Milano: uccide il figlio e si toglie la vita durante un incontro alla Asl

Si è recato come ogni settimana nella Asl di San Donato Milanese, luogo designato per l'incontro col figlio di 9 anni, affidato da quattro alla madre.

Quest'ultima, un italiana di 40 anni, separata dal padre del bambino, un operatore turistico egiziano di 52 anni, aveva rifiutato che gli incontri avvenissero in casa per star più tranquilla, ma è proprio in quel consultorio familiare che è avvenuta la tragedia:

Il padre si è recato all'incontro di oggi armato di coltello da cucina e di pistola. Padre, bambino ed educatore si sono recati al primo piano con l'ascensore; prima è uscito l'educatore, poi padre e figlio. Improvvisamente nel corridoio si è sentito l'urlo del bambino: l'educatore si è girato e ha visto il padre avventarsi contro il figlio: prima l'avrebbe ferito di striscio alla gola, poi l'avrebbe colpito al petto. L'egiziano era fuori di se e urlava.

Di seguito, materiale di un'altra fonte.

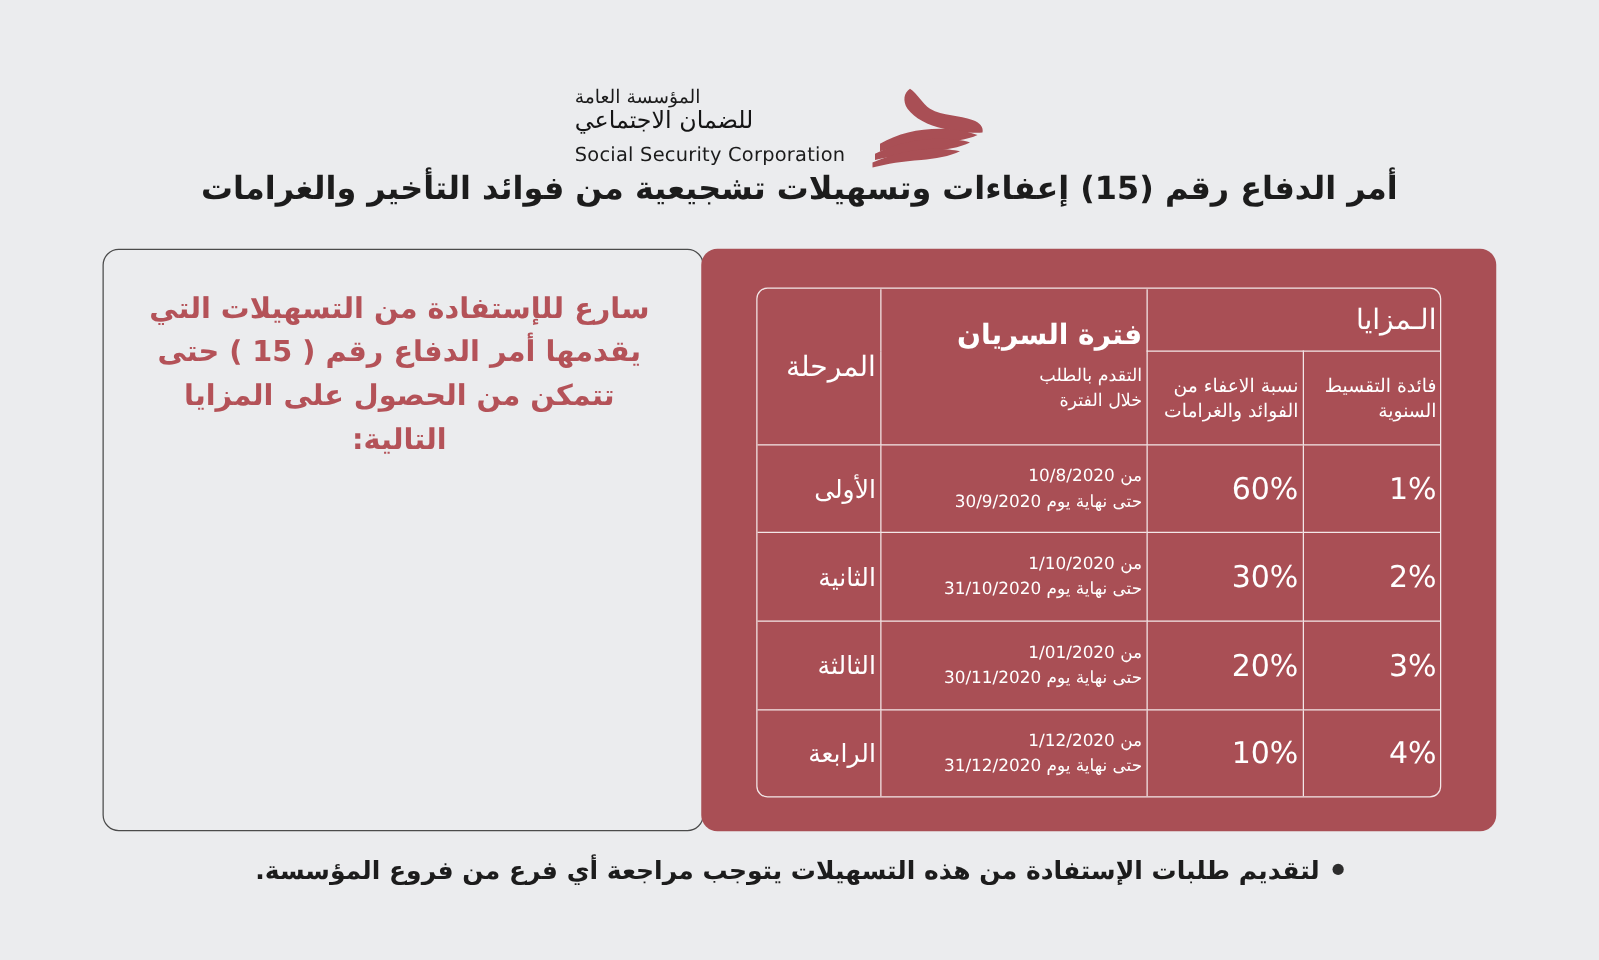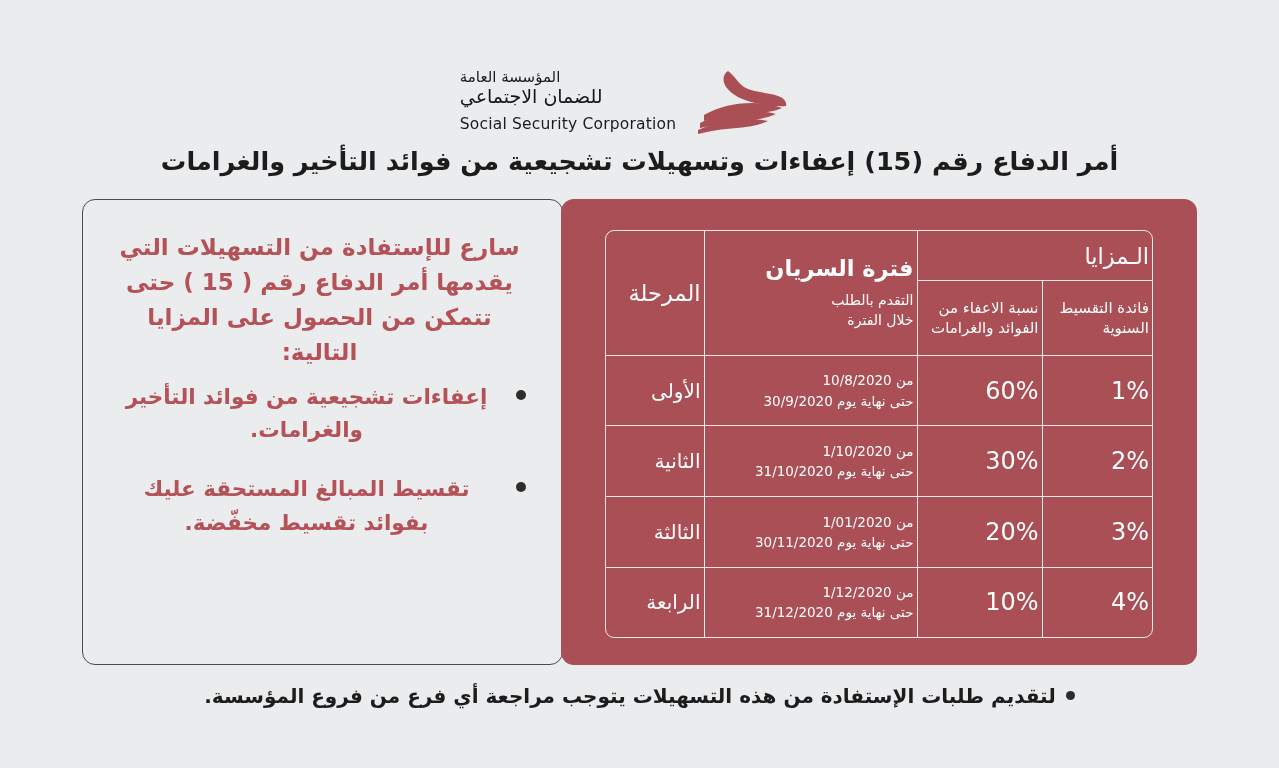--- a/index.html
+++ b/index.html
@@ -60,21 +60,21 @@
   }
   .logo-mark {
     width: 110px;
     height: 72px;
     flex: 0 0 auto;
   }
 
   
   .main-title {
     position: absolute;
-    top: 146px;
+    top: 136px;
     left: 0;
     width: 1279px;
     text-align: center;
     font-size: 25.5px;
     font-weight: bold;
     color: #1c1c1c;
     direction: rtl;
     letter-spacing: -0.2px;
   }
 
@@ -186,20 +186,21 @@
     flex: 1;
     background: #ebecee;
     border: 1.3px solid #4b4b4b;
     border-radius: 13px;
     margin-right: -2px;
     box-sizing: border-box;
     padding: 30px 36px 20px 30px;
     direction: rtl;
     display: flex;
     flex-direction: column;
+    gap: 17px;
   }
   .info-lead {
     color: #b45258;
     font-size: 23px;
     font-weight: bold;
     line-height: 1.52;
     text-align: center;
     letter-spacing: -0.2px;
   }
   .info-bullets {
@@ -338,28 +339,18 @@
             </td>
             <td class="cell-stage">الرابعة</td>
           </tr>
         </tbody>
       </table>
     </div>
   </div>
 
   <div class="info-panel">
     <div class="info-lead">سارع للإستفادة من التسهيلات التي يقدمها أمر الدفاع رقم ( 15 ) حتى تتمكن من الحصول على المزايا التالية:</div>
-    <ul class="info-bullets">
-      <li>
-        <span class="bullet-dot"></span>
-        <span>إعفاءات تشجيعية من فوائد التأخير والغرامات.</span>
-      </li>
-      <li class="bullet-spacer-holder">
-        <span class="bullet-dot"></span>
-        <span>تقسيط المبالغ المستحقة عليك بفوائد تقسيط مخفّضة.</span>
-      </li>
-    </ul>
   </div>
 </div>
 
 <div class="footnote">
   <span class="bullet-dot-dark"></span><span>لتقديم طلبات الإستفادة من هذه التسهيلات يتوجب مراجعة أي فرع من فروع المؤسسة.</span>
 </div>
 
 </body></html>

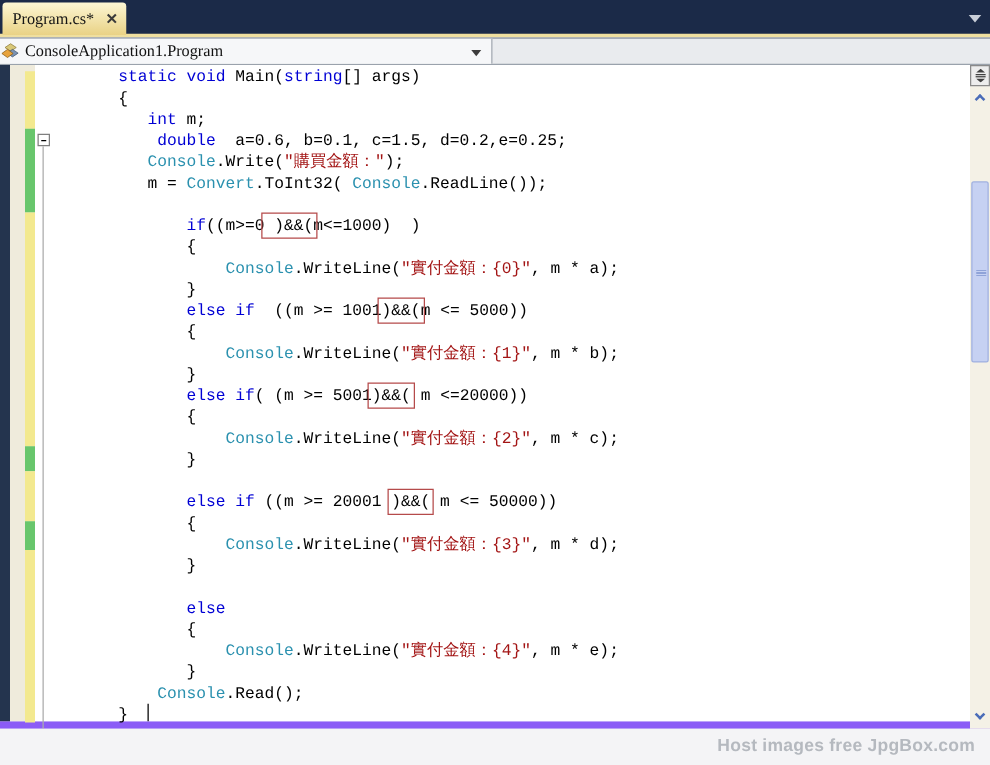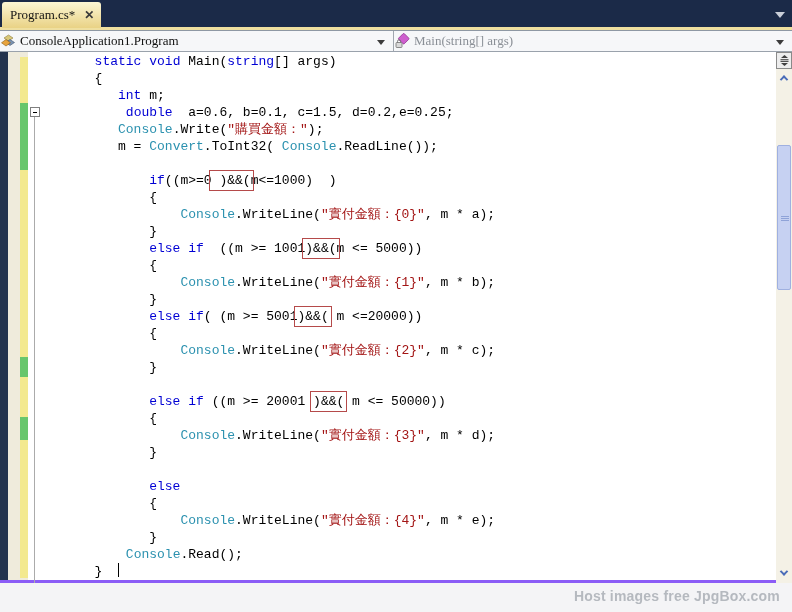--- a/index.html
+++ b/index.html
@@ -28,21 +28,21 @@
            font-family:"Liberation Serif", serif; font-size:13px; color:#111; }
   .combo.left { width:394px; border-right:1px solid #A0A6AE; }
   .combo.right { flex:1; color:#8a8f96; }
   .combo-arrow { position:absolute; right:8px; top:9px; width:0; height:0;
            border-left:4px solid transparent; border-right:4px solid transparent;
            border-top:5px solid #3c3c3c; }
   .combo-icon { width:16px; height:16px; margin-right:4px; flex:none; }
 
   
   .editor { position:absolute; left:0; top:52px; width:792px; height:531px; background:#fff;
-            border-bottom:3px solid #8b5cf6; }
+            border-bottom:6px solid #8b5cf6; }
   .edge-strip { position:absolute; left:0; top:0; width:8px; height:100%; background:#24344E; }
   .gutter { position:absolute; left:8px; top:0; width:20px; height:100%; background:#EFEBDC; }
   .changebar { position:absolute; left:20px; top:0; width:8px; height:100%; }
   .chseg { position:absolute; left:0; width:8px; }
   .chseg.yellow { background:var(--cy,#F3E98F); }
   .chseg.green  { background:var(--cg,#68C66C); }
 
   .code-surface { position:absolute; left:28px; top:0; right:16px; height:100%; background:#fff; }
   .fold-box { position:absolute; left:30px; top:55px; width:10px; height:10px;
               border:1px solid #7f7f7f; background:#fff; z-index:2; }
@@ -97,29 +97,20 @@
   <div class="navbar">
     <div class="combo left">
       <svg class="combo-icon" viewBox="0 0 16 16">
         <path d="M8.5 2 L13 5 L8.5 8 L4 5 Z" fill="#D9C878" stroke="#8d7b3a" stroke-width="0.6"></path>
         <path d="M10 6.5 L14.5 9.5 L10 12.5 L5.5 9.5 Z" fill="#7A93B4" stroke="#44566e" stroke-width="0.6"></path>
         <path d="M6 6.5 L10.5 9.8 L6 13 L1.5 9.8 Z" fill="#E8A33D" stroke="#8a5c14" stroke-width="0.6"></path>
       </svg>
       <span>ConsoleApplication1.Program</span>
       <div class="combo-arrow"></div>
     </div>
-    <div class="combo right">
-      <svg class="combo-icon" viewBox="0 0 16 16">
-        <rect x="5.7" y="1.7" width="8" height="8" rx="1" transform="rotate(45 9.7 5.7)" fill="#CE5FCE" stroke="#8c2f8c" stroke-width="0.7"></rect>
-        <rect x="2" y="9.5" width="6" height="5" rx="0.8" fill="#D9D9D9" stroke="#707070" stroke-width="0.8"></rect>
-        <path d="M3.5 9.5 V8.3 a1.5 1.5 0 0 1 3 0 V9.5" fill="none" stroke="#707070" stroke-width="0.9"></path>
-      </svg>
-      <span>Main(string[] args)</span>
-      <div class="combo-arrow"></div>
-    </div>
   </div>
 
   <div class="editor">
     <div class="edge-strip"></div>
     <div class="gutter"></div>
     <div class="changebar">
         <div class="chseg yellow" style="top: 5px; height: 46px;"></div>
         <div class="chseg green" style="top: 51px; height: 67px;"></div>
         <div class="chseg yellow" style="top: 118px; height: 187px;"></div>
         <div class="chseg green" style="top: 305px; height: 20px;"></div>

L'educatore ha cercato di dividerli e un medico ha persino usato un estintore contro di lui. Ma l'uomo si è colpito ripetutamente alle vene e all'addome.

Non è chiaro quale fosse il movente - si pensa a dissidi familiari o problemi economici - né se l'azione fosse premeditata o in preda ad un raptus. L'uomo non ha lasciato alcun biglietto e al momento gli inquirenti, aiutati anche dalla madre del bambino, stanno cercando di fare luce sulla vicenda.